■ PASSAGE SHOWN ■
══════
Home | About | Sematext search-lucene.com search-hadoop.com
NEW: Monitor These Apps!
elasticsearch, apache solr, apache hbase, hadoop, redis, casssandra, amazon cloudwatch, mysql, memcached, apache kafka, apache zookeeper, apache storm, ubuntu, centOS, red hat, debian, puppet labs, java, senseiDB
 Search Hadoop and all its subprojects:

Switch to Threaded View
HDFS >> mail # user >> Re: Child Error


Hi Jim,

Will you be able to do the same test with Oracle JDK 1.6 instead of OpenJDK
1.7 to see if it maked a difference?

JM

2013/5/25 Jim Twensky <[EMAIL PROTECTED]>

> Hi Jean, thanks for replying. I'm using java 1.7.0_21 on ubuntu. Here is
> the output:
>
> $ java -version
> java version "1.7.0_21"
> OpenJDK Runtime Environment (IcedTea 2.3.9) (7u21-2.3.9-0ubuntu0.12.10.1)
> OpenJDK 64-Bit Server VM (build 23.7-b01, mixed mode)
>
> I don't get any OOME errors and this error happens on random nodes, not a
> particular one. Usually all tasks running on a particular node fail and
> that node gets blacklisted. However, the same node works just fine during
> the next or previous jobs. Can it be a problem with the ssh keys? What else
> can cause the IOException with "failure to login" message? I've been
> digging into this for two days but I'm almost clueless.
>
> Thanks,
> Jim
>
>
>
>
> On Fri, May 24, 2013 at 10:32 PM, Jean-Marc Spaggiari <
> [EMAIL PROTECTED]> wrote:
>
>> Hi Jim,
>>
>> Which JVM are you using?
>>
>> I don't think you have any memory issue. Else you will have got some
>> OOME...
>>
>> JM
>>
>>
>> 2013/5/24 Jim Twensky <[EMAIL PROTECTED]>
>>
>>> Hi again, in addition to my previous post, I was able to get some error
>>> logs from the task tracker/data node this morning and looks like it might
>>> be a jetty issue:
>>>
>>> 2013-05-23 19:59:20,595 WARN org.apache.hadoop.mapred.TaskLog: Failed to
>>> retrieve stdout log for task: attempt_201305231647_0007_m_001096_0
>>> java.io.IOException: Owner 'jim' for path
>>> /var/tmp/jim/hadoop-logs/userlogs/job_201305231647_0007/attempt_201305231647_0007_m_001096_0/stdout
>>> did not match expected owner '10929'
>>>   at org.apache.hadoop.io.SecureIOUtils.checkStat(SecureIOUtils.java:177)
══════
■ DATA PROVIDED ■
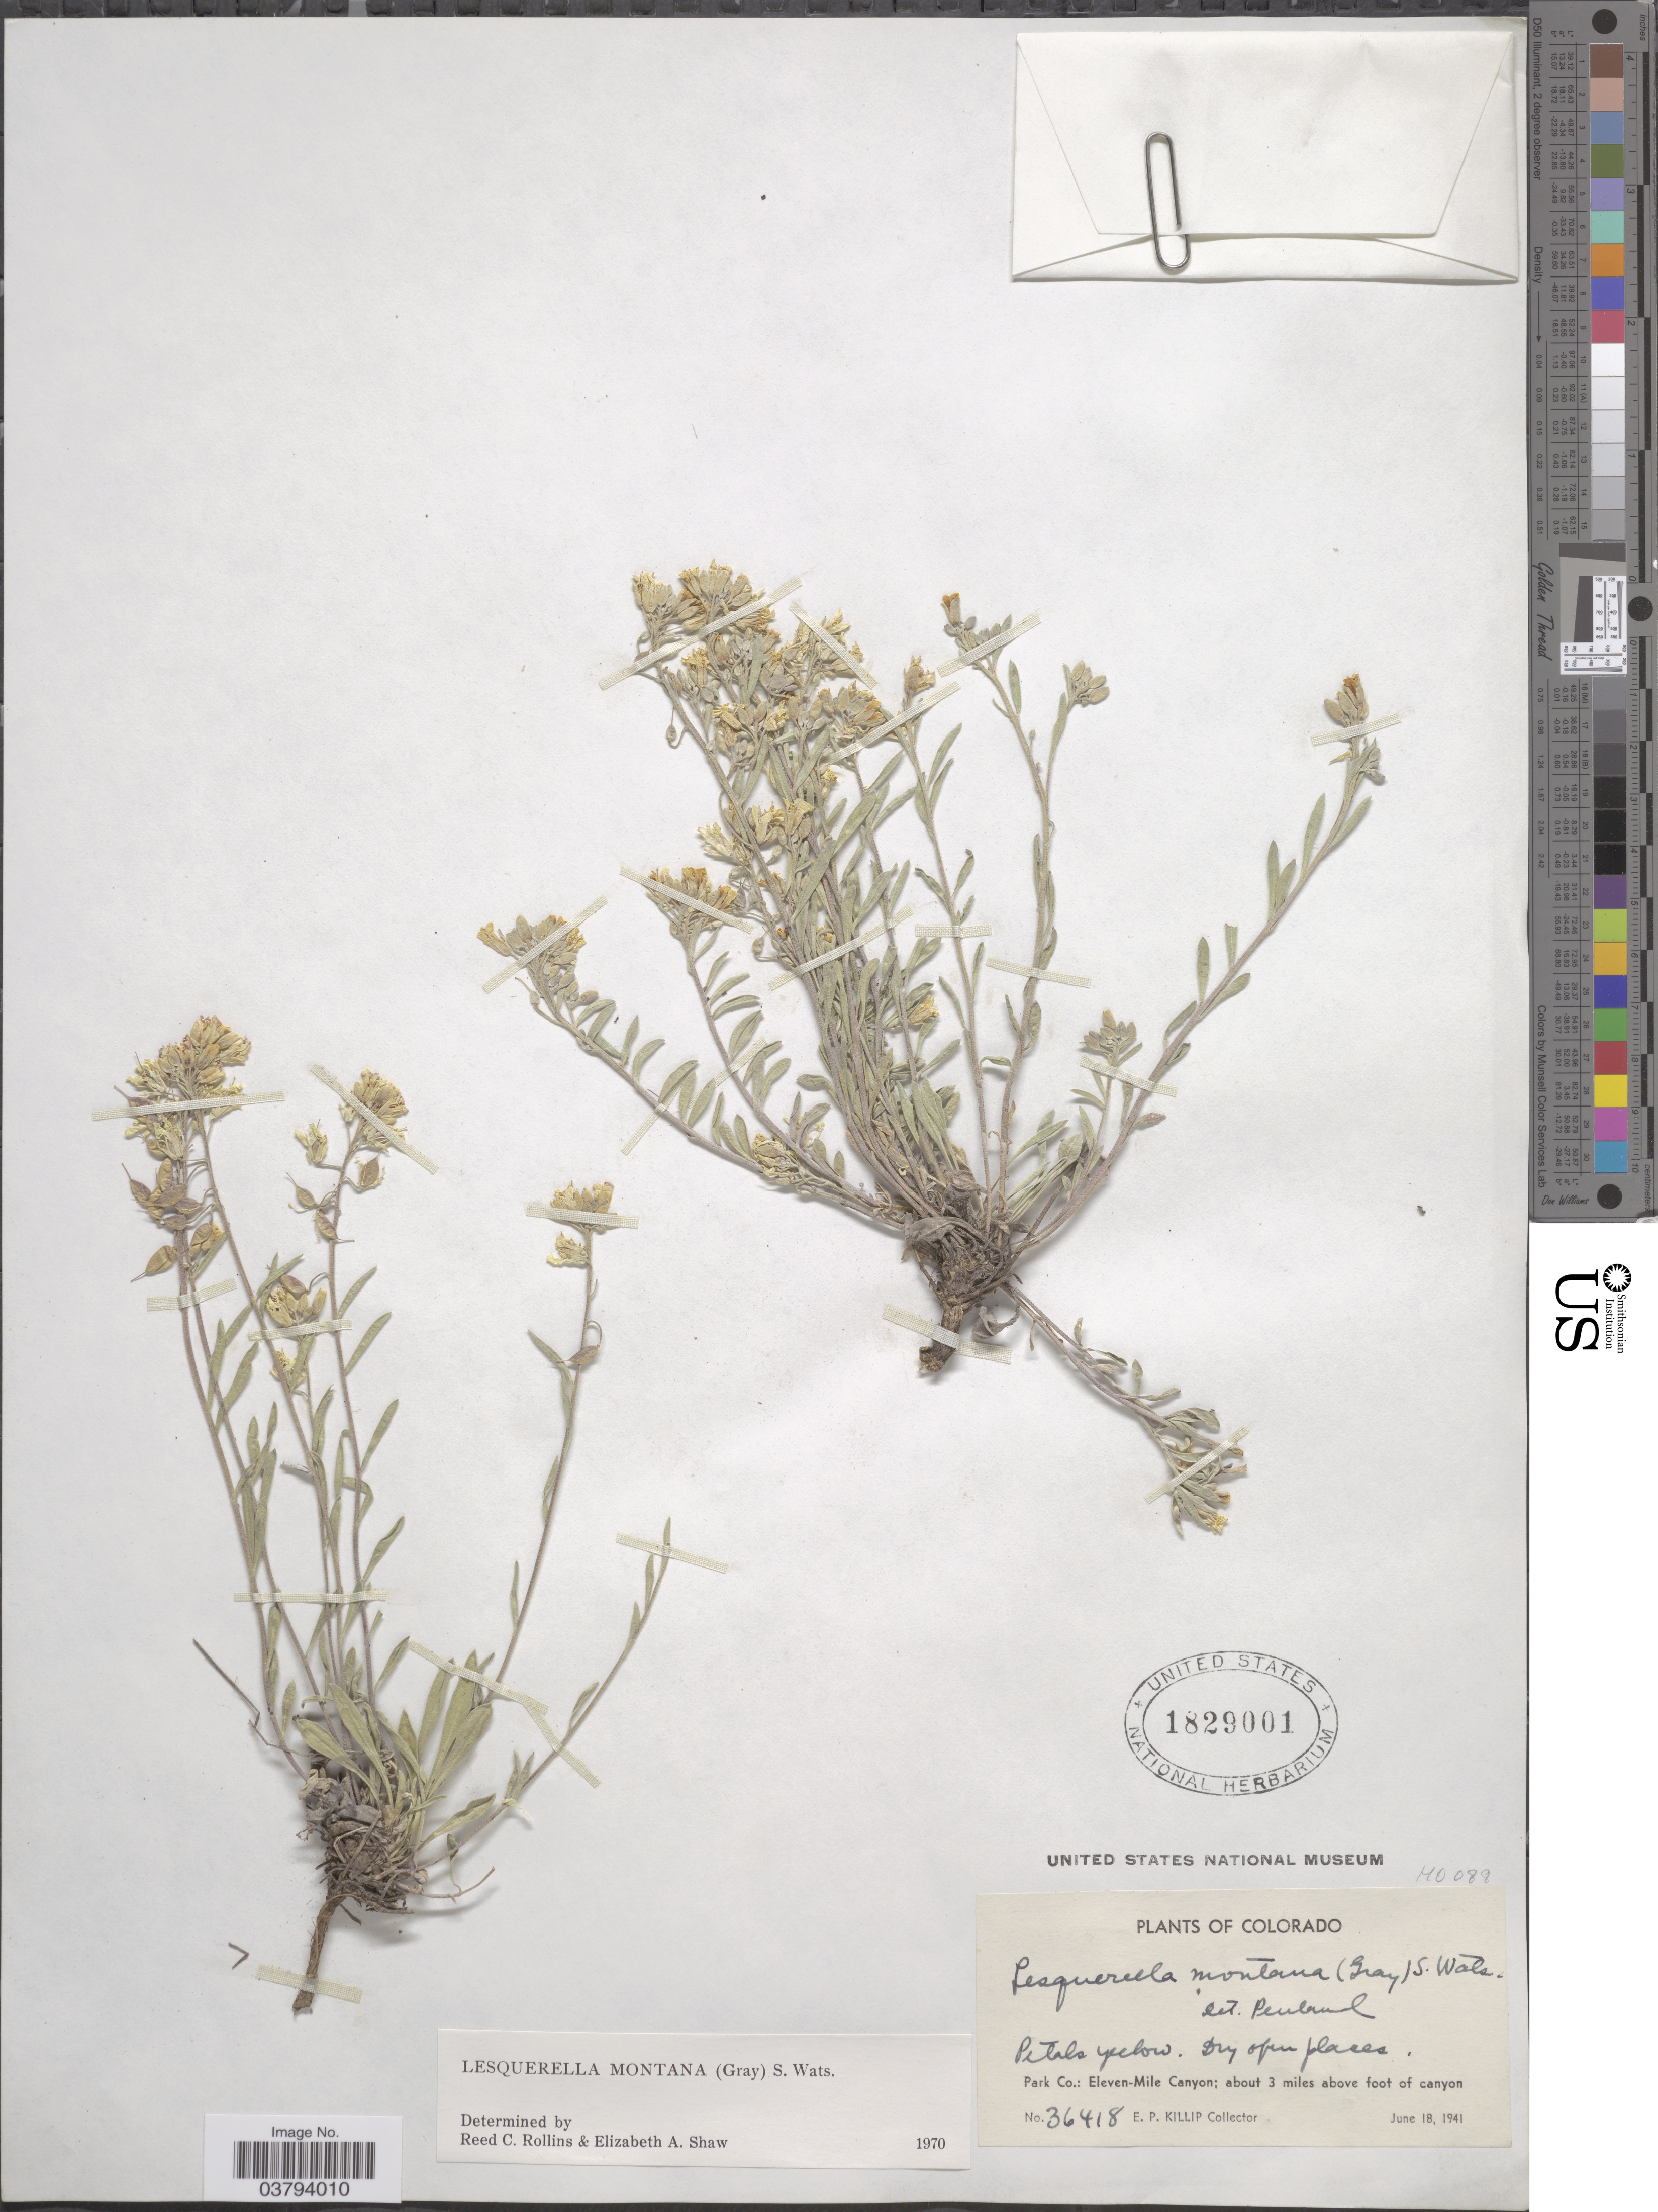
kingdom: Plantae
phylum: Tracheophyta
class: Magnoliopsida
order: Brassicales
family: Brassicaceae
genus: Lesquerella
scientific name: Lesquerella montana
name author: (A. Gray) S. Watson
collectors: E. P. Killip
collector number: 36418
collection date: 1941-06-18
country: United States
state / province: Colorado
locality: Park Co.: Eleven-Mile Canyon; about 3 miles above foot of canyon.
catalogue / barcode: US 1829001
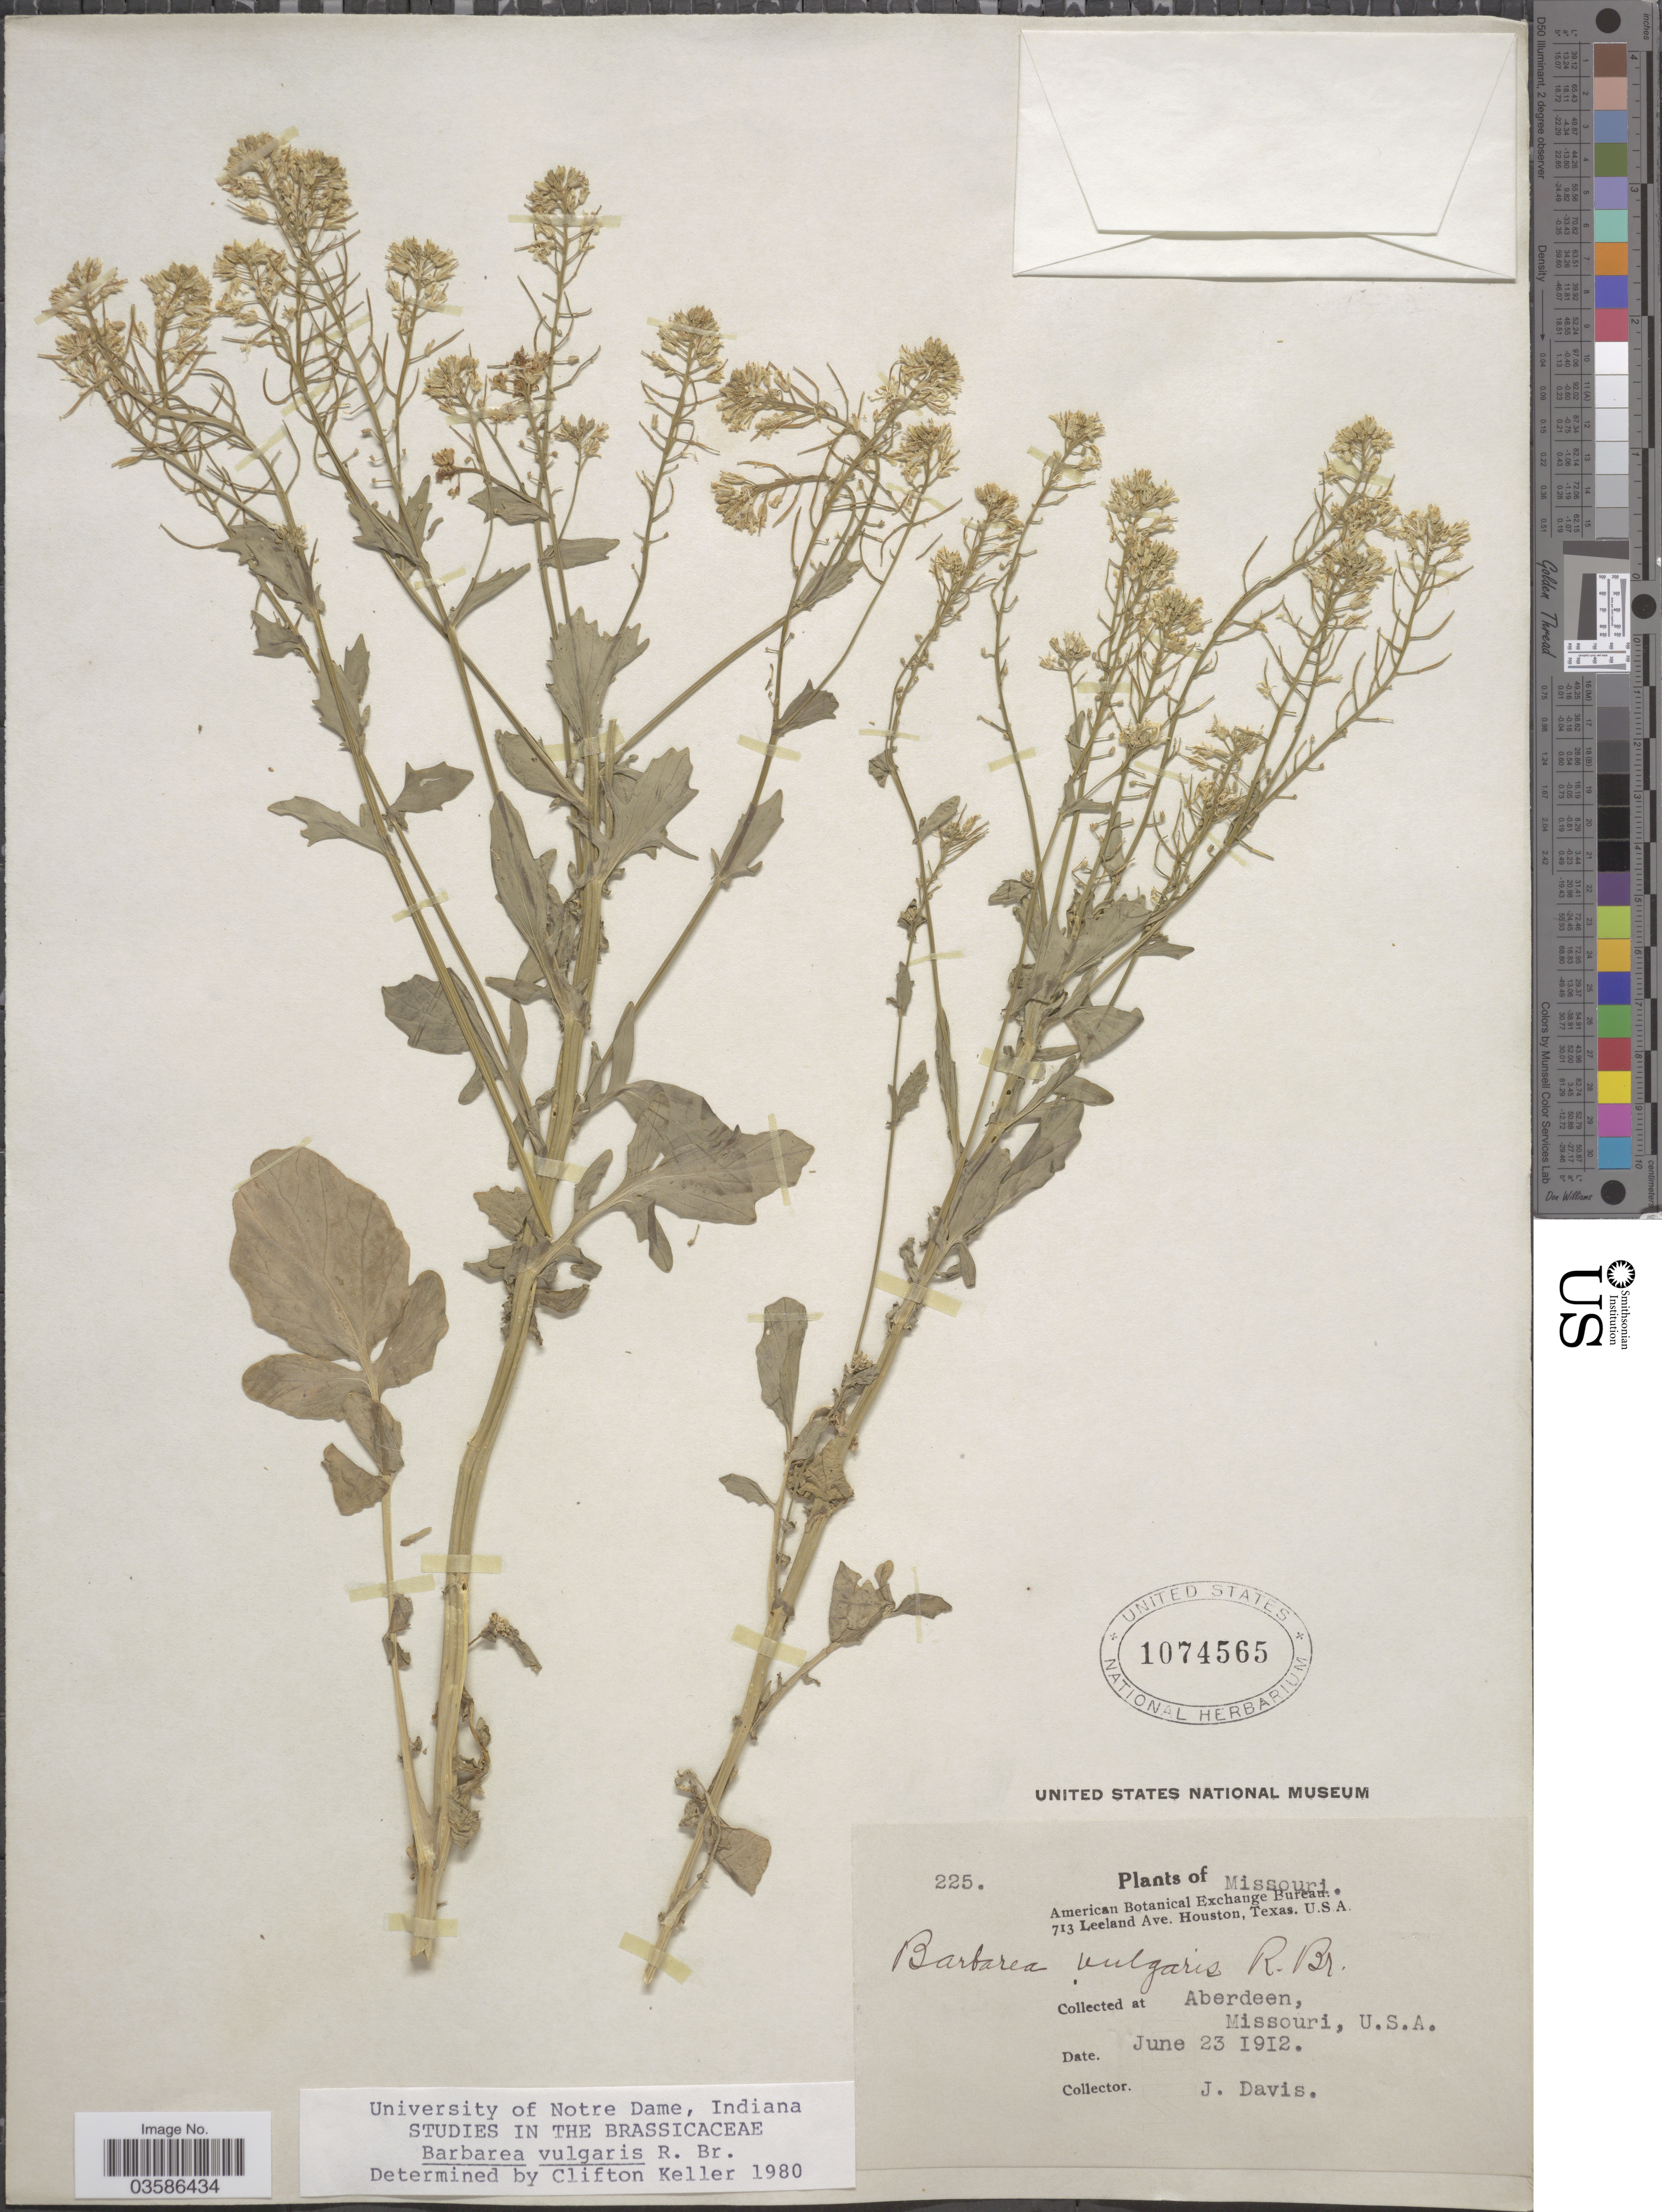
══════
■ EXERCISE TASK 1 ■
Print the Hadoop mailing-list thread starting at "Will you be" and ending at "23.7-b01, mixed mode)".
■ EXERCISE TASK 2 ■
In the Hadoop mailing-list thread, why does Jean-Marc think Jim has no memory issue? Answer in one to three sentences.
■ EXERCISE TASK 3 ■
Go on with the Hadoop mailing-list thread from the point where it stops.
The entries have nothing to do with this work.

■ RESULT 1 ■
Will you be able to do the same test with Oracle JDK 1.6 instead of OpenJDK
1.7 to see if it maked a difference?

JM

2013/5/25 Jim Twensky <[EMAIL PROTECTED]>

> Hi Jean, thanks for replying. I'm using java 1.7.0_21 on ubuntu. Here is
> the output:
>
> $ java -version
> java version "1.7.0_21"
> OpenJDK Runtime Environment (IcedTea 2.3.9) (7u21-2.3.9-0ubuntu0.12.10.1)
> OpenJDK 64-Bit Server VM (build 23.7-b01, mixed mode)

■ RESULT 2 ■
If memory were the problem, Jim would have gotten OOME errors. Jim then confirms that he doesn't get any.

■ RESULT 3 ■
>>>   at
>>> org.apache.hadoop.io.SecureIOUtils.openForRead(SecureIOUtils.java:117)
>>>   at org.apache.hadoop.mapred.TaskLog$Reader.<init>(TaskLog.java:455)
>>>   at
>>> org.apache.hadoop.mapred.TaskLogServlet.printTaskLog(TaskLogServlet.java:81)
>>>   at
>>> org.apache.hadoop.mapred.TaskLogServlet.doGet(TaskLogServlet.java:296)
>>>   at javax.servlet.http.HttpServlet.service(HttpServlet.java:707)
>>>   at javax.servlet.http.HttpServlet.service(HttpServlet.java:820)
>>>   at
>>> org.mortbay.jetty.servlet.ServletHolder.handle(ServletHolder.java:511)
>>>   at
>>> org.mortbay.jetty.servlet.ServletHandler$CachedChain.doFilter(ServletHandler.java:1221)
>>>   at
>>> org.apache.hadoop.http.HttpServer$QuotingInputFilter.doFilter(HttpServer.java:848)
>>>   at
>>> org.mortbay.jetty.servlet.ServletHandler$CachedChain.doFilter(ServletHandler.java:1212)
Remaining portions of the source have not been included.